START SUPPLIED RECORDS
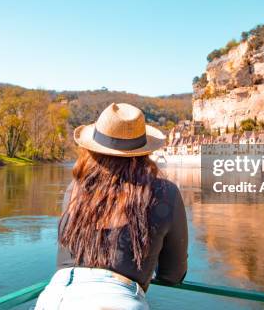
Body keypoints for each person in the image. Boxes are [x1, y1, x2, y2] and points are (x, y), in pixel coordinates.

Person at [34, 103, 188, 310]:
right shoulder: (165, 193)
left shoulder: (76, 188)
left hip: (54, 298)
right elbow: (172, 275)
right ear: (144, 152)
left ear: (91, 149)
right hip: (116, 302)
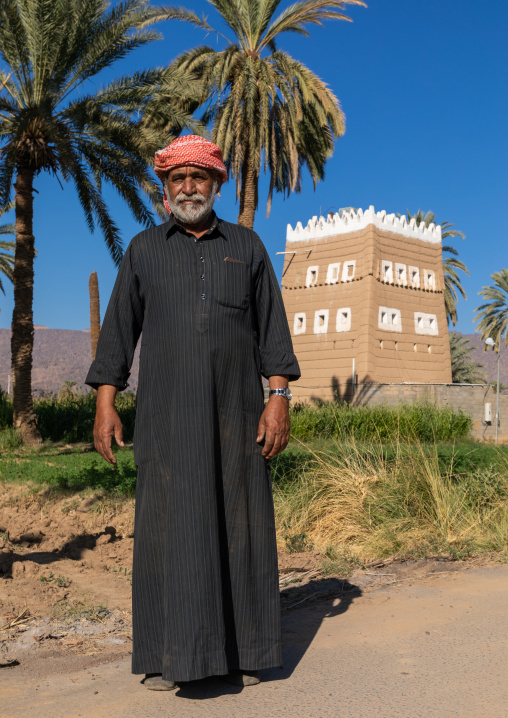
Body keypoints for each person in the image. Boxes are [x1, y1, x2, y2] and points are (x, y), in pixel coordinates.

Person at [85, 135, 300, 691]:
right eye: (177, 178)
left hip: (237, 417)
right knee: (170, 531)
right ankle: (165, 654)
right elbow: (117, 336)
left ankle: (248, 649)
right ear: (164, 187)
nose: (188, 187)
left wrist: (278, 400)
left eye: (198, 178)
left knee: (241, 526)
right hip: (167, 420)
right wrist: (106, 405)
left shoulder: (247, 248)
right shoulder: (143, 250)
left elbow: (273, 335)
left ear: (217, 184)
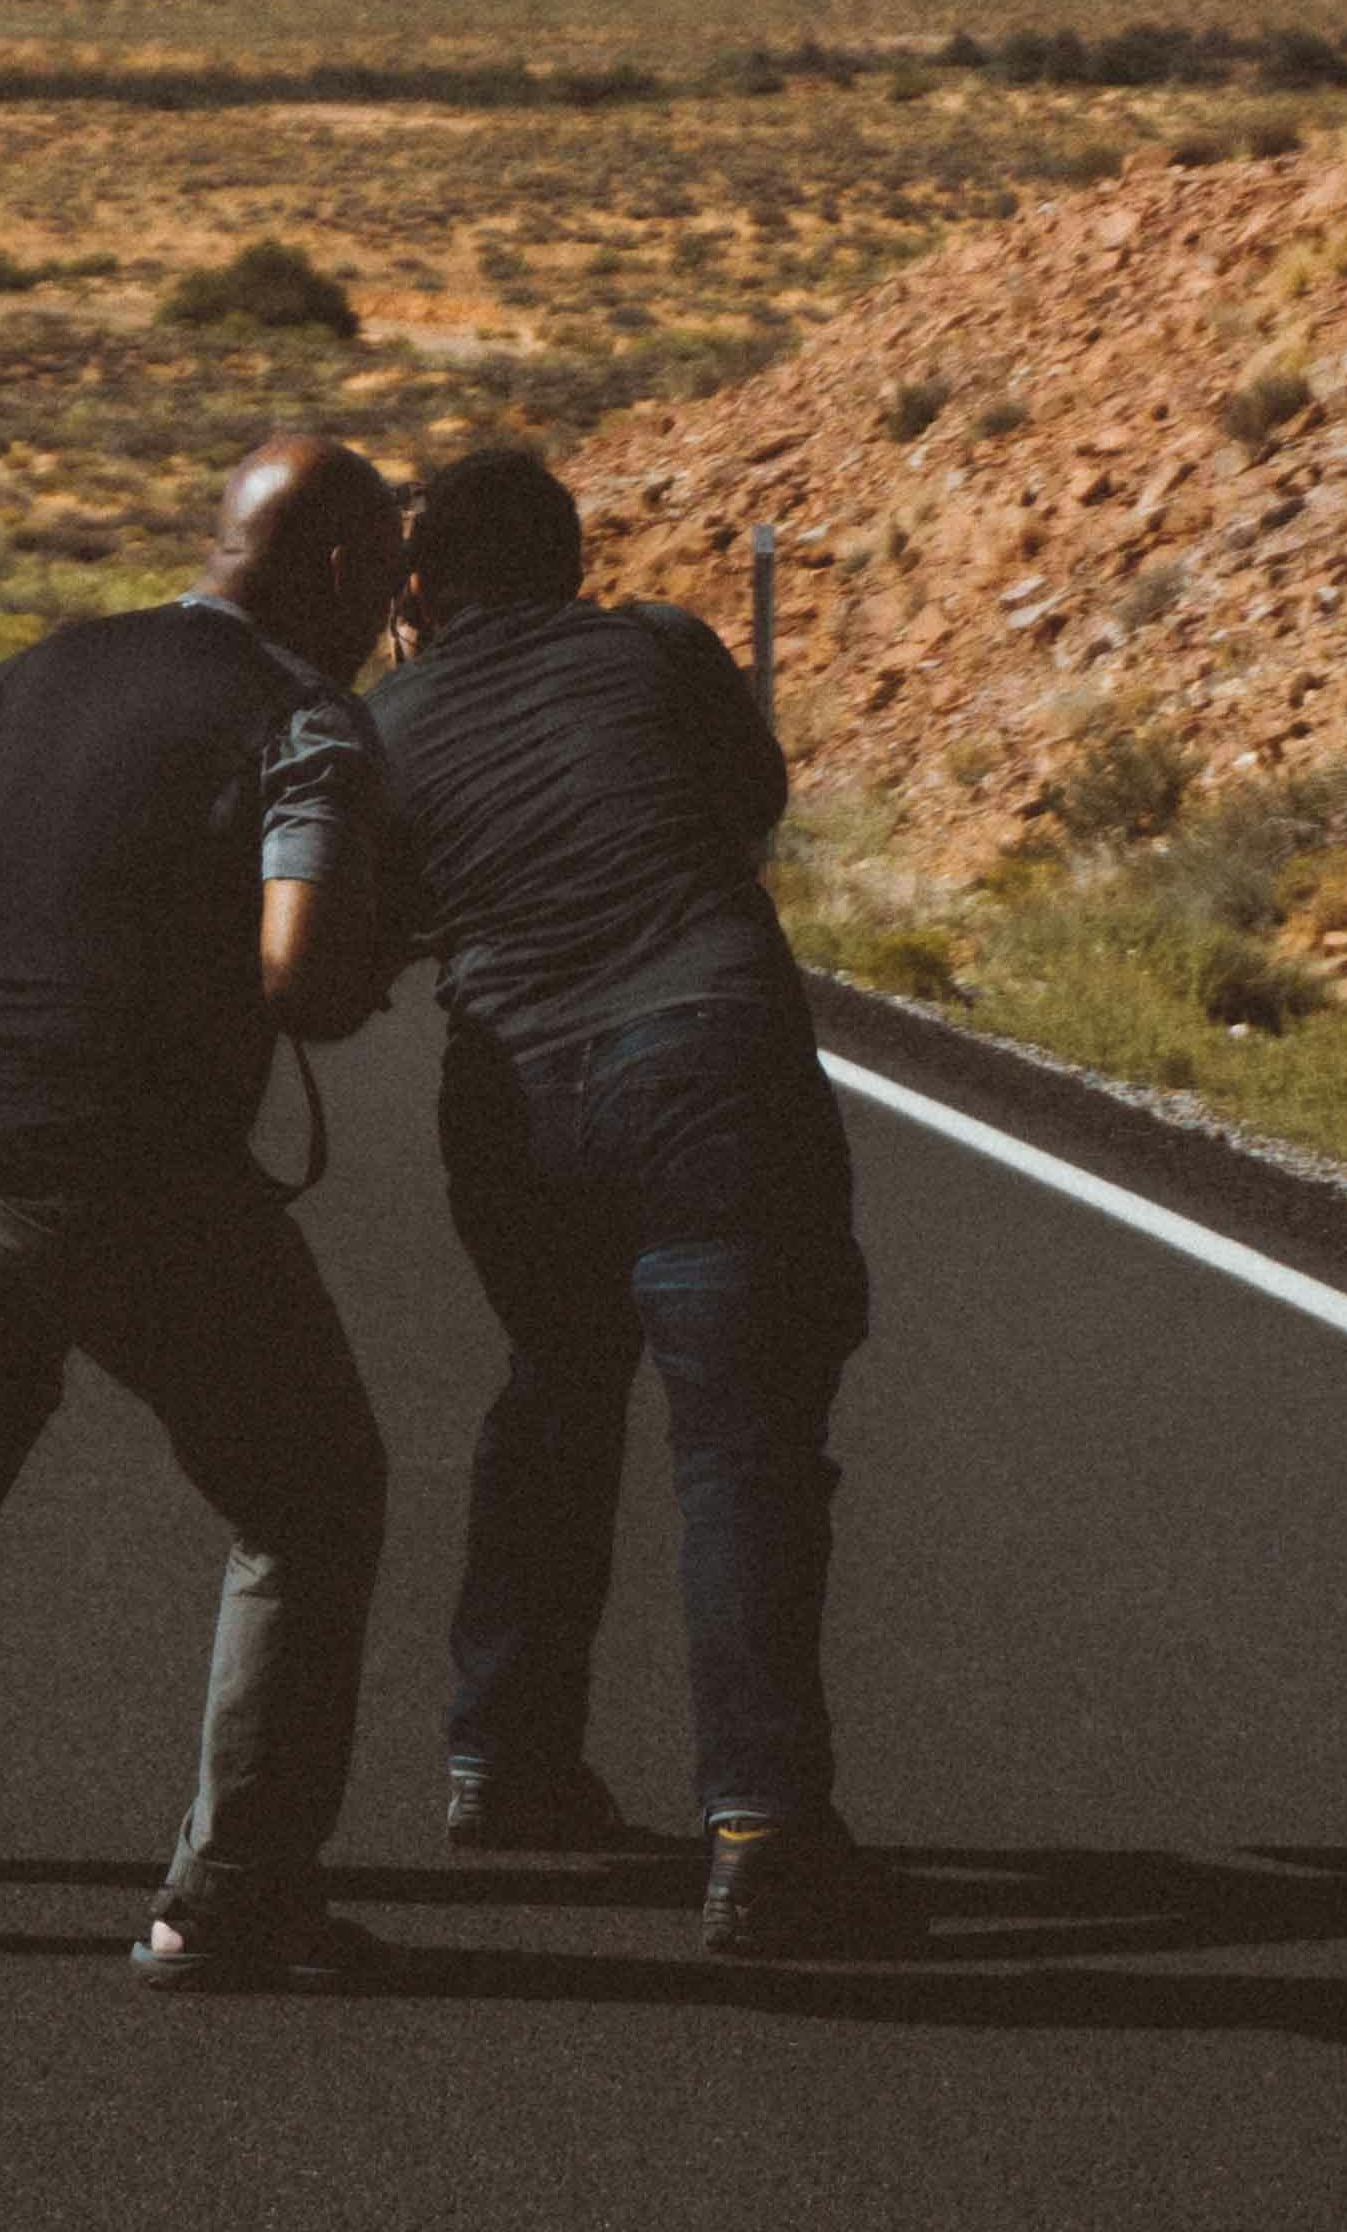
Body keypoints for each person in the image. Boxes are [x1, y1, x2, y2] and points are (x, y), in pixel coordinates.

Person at [0, 434, 410, 1995]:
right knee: (312, 1500)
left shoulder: (29, 679)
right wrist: (378, 944)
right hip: (126, 1169)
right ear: (325, 571)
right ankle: (233, 1901)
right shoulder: (306, 721)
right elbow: (303, 979)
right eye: (380, 578)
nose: (388, 614)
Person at [362, 444, 890, 1957]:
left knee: (556, 1387)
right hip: (711, 1053)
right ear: (571, 565)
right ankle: (765, 1830)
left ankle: (505, 1758)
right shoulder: (654, 644)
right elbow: (754, 799)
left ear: (417, 590)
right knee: (745, 1444)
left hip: (513, 1093)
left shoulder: (380, 724)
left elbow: (381, 920)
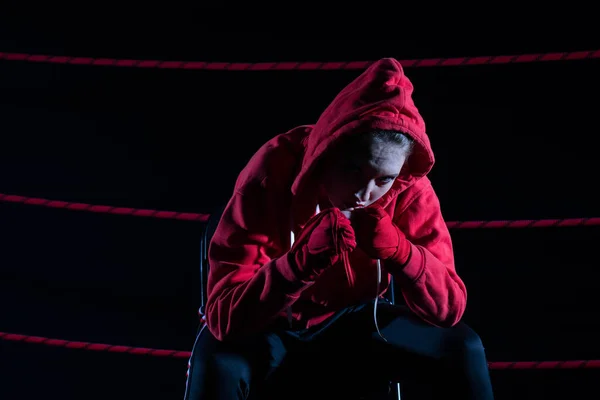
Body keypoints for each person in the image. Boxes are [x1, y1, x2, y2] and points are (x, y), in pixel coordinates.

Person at [184, 58, 495, 399]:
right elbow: (223, 317)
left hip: (359, 321)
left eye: (384, 179)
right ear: (329, 152)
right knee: (216, 358)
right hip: (274, 325)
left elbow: (449, 308)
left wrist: (401, 253)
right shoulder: (273, 169)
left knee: (464, 348)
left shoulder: (409, 190)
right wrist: (298, 263)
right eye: (353, 170)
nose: (364, 194)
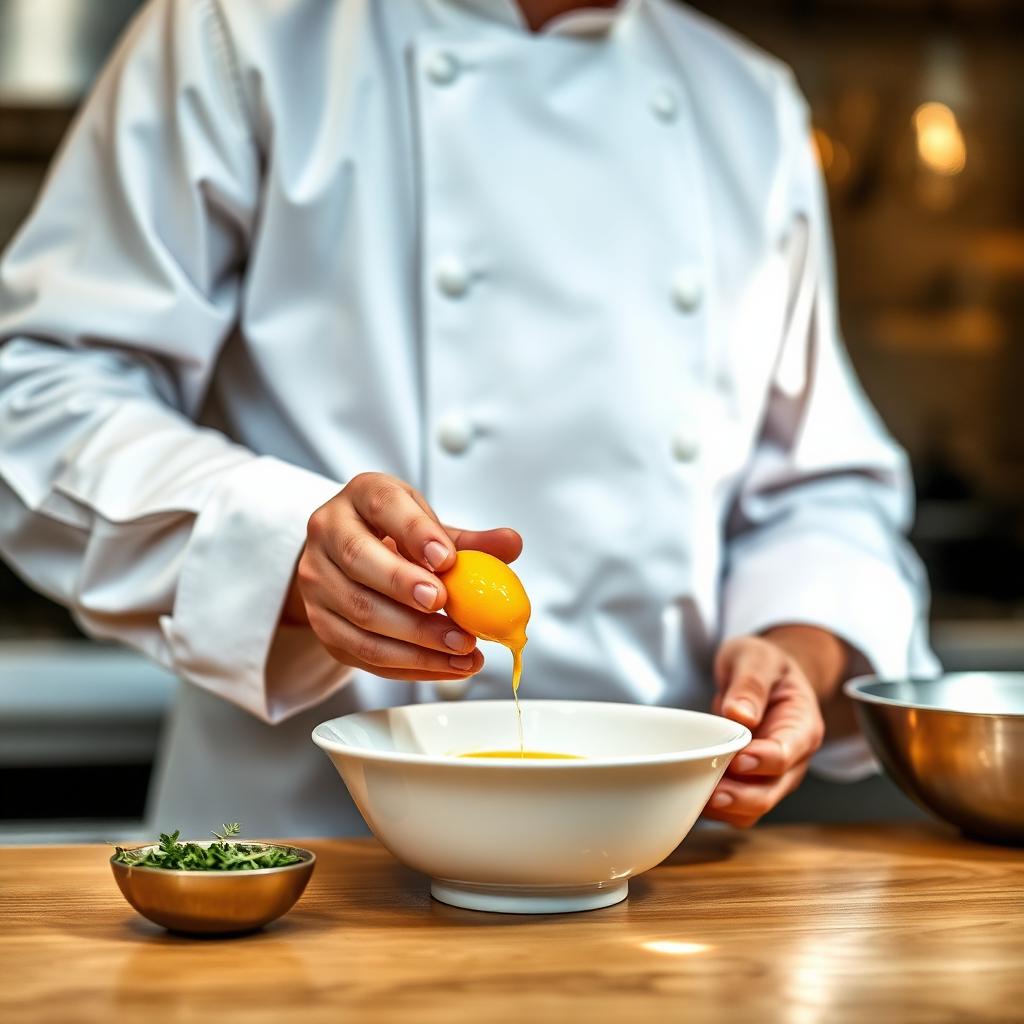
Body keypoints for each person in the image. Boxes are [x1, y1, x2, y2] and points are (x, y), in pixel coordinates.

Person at [0, 0, 937, 836]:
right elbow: (36, 393)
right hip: (307, 867)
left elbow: (817, 491)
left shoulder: (746, 104)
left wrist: (798, 649)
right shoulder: (239, 29)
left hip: (657, 869)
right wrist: (287, 550)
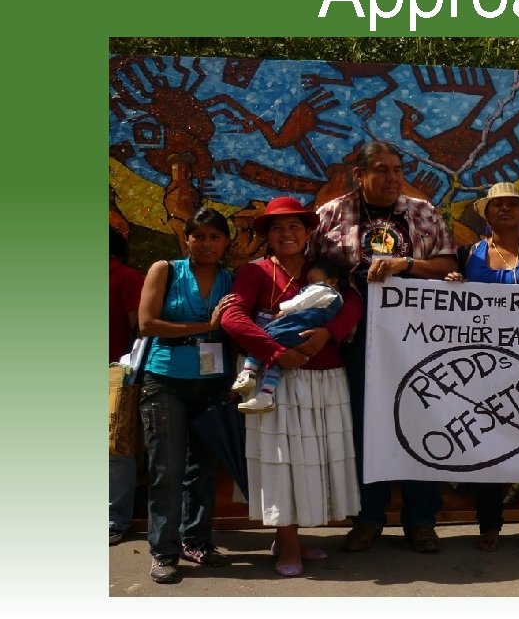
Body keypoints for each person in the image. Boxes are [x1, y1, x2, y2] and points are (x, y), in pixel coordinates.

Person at [308, 140, 457, 554]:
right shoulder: (331, 214)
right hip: (356, 339)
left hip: (418, 339)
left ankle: (421, 520)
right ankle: (368, 517)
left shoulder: (422, 212)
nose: (392, 178)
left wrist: (404, 264)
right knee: (364, 425)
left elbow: (448, 265)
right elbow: (311, 268)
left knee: (421, 418)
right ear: (360, 175)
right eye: (381, 170)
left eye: (397, 169)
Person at [220, 196, 364, 577]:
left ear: (307, 232)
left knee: (312, 462)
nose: (287, 234)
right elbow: (232, 317)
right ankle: (286, 542)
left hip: (323, 379)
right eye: (278, 228)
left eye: (294, 227)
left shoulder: (321, 270)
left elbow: (352, 302)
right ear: (268, 236)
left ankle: (292, 538)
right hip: (276, 382)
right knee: (282, 462)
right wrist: (275, 352)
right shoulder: (255, 273)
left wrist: (327, 334)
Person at [444, 182, 519, 552]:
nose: (506, 210)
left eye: (513, 204)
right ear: (486, 213)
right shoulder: (466, 254)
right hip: (479, 368)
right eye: (498, 205)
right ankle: (489, 525)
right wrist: (453, 285)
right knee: (487, 443)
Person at [137, 208, 236, 584]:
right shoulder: (165, 270)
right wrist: (205, 326)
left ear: (226, 242)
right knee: (167, 468)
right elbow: (147, 323)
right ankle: (164, 550)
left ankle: (196, 541)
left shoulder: (231, 278)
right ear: (187, 239)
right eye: (199, 236)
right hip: (166, 380)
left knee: (203, 469)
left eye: (215, 237)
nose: (207, 243)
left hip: (212, 382)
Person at [231, 257, 348, 414]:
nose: (309, 285)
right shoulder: (338, 300)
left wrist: (282, 311)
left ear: (332, 281)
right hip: (302, 336)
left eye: (312, 281)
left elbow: (300, 303)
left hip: (293, 328)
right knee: (276, 364)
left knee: (262, 336)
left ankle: (248, 373)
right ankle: (266, 395)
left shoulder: (322, 290)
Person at [109, 226, 145, 546]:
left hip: (113, 376)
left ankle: (114, 519)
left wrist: (131, 373)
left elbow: (140, 331)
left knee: (115, 448)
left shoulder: (125, 277)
END SUPPLIED RECORDS
● YOUR GOAL:
Only lines with the string "nose" are wanted; please find each one in the listing and copy it.

● WRITTEN RESPONSE:
nose: (188, 187)
nose: (388, 614)
nose: (364, 194)
nose: (392, 178)
nose: (287, 234)
nose: (506, 210)
nose: (207, 243)
nose: (309, 285)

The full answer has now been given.